- Input records -
◆ ◆ ◆ ◆ ◆
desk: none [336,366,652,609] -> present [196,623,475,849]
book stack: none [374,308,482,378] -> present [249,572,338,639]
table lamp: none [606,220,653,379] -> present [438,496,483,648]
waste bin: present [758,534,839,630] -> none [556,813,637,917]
◆ ◆ ◆ ◆ ◆
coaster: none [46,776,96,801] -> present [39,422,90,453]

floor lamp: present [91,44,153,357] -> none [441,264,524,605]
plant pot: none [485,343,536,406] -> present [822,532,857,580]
◆ ◆ ◆ ◆ ◆
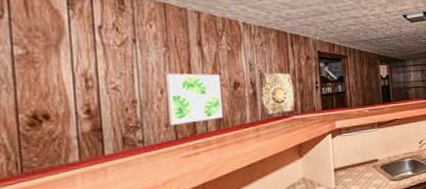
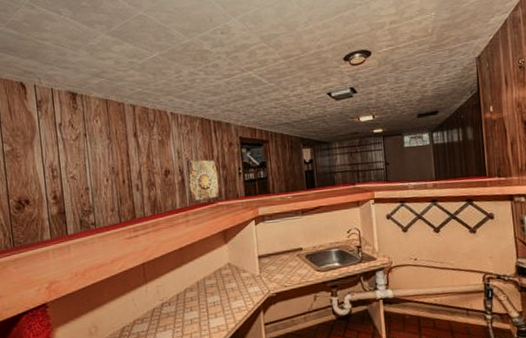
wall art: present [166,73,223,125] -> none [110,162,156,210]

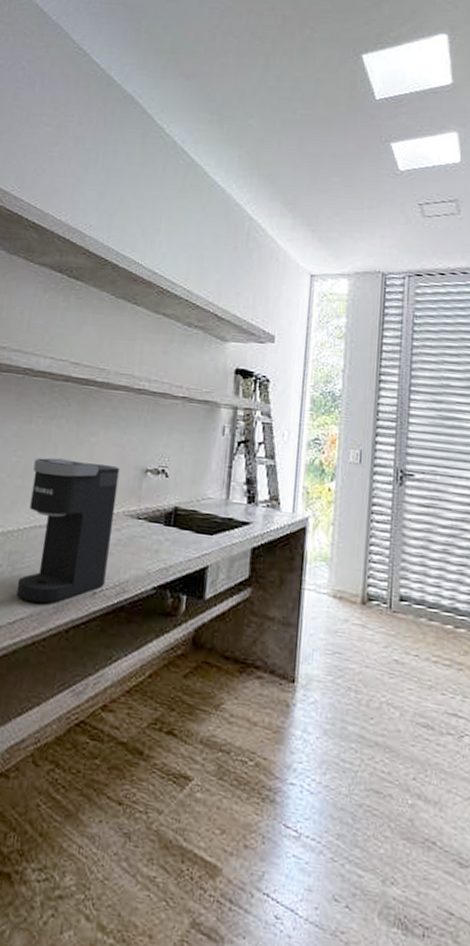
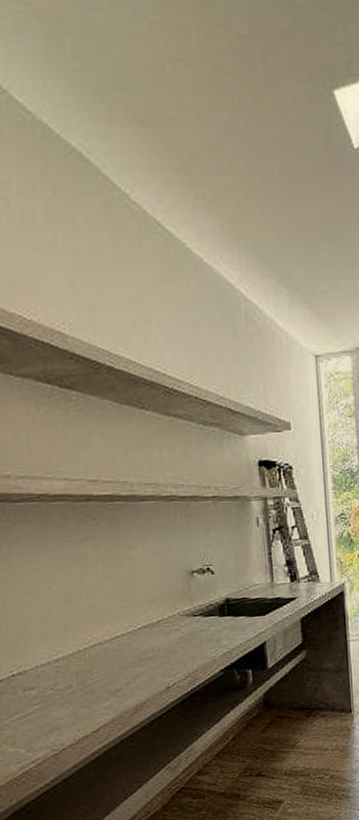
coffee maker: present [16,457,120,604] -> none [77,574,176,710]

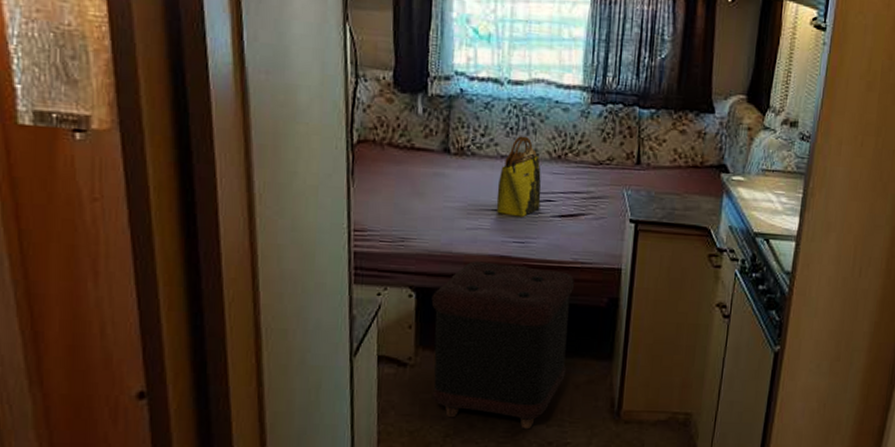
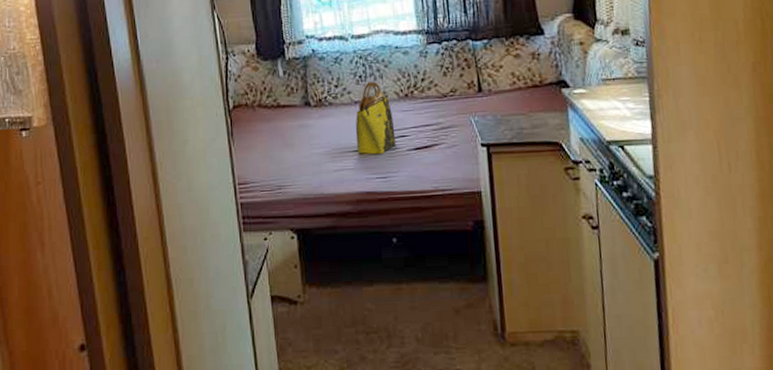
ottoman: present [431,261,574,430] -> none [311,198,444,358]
◆ ◆ ◆ ◆ ◆
From the records above, print only the lines between the one holding "floor lamp: present" and the one holding "plant pot: none", inclusive, exactly as they stand.

- Answer space -
floor lamp: present [91,44,153,357] -> none [441,264,524,605]
plant pot: none [485,343,536,406] -> present [822,532,857,580]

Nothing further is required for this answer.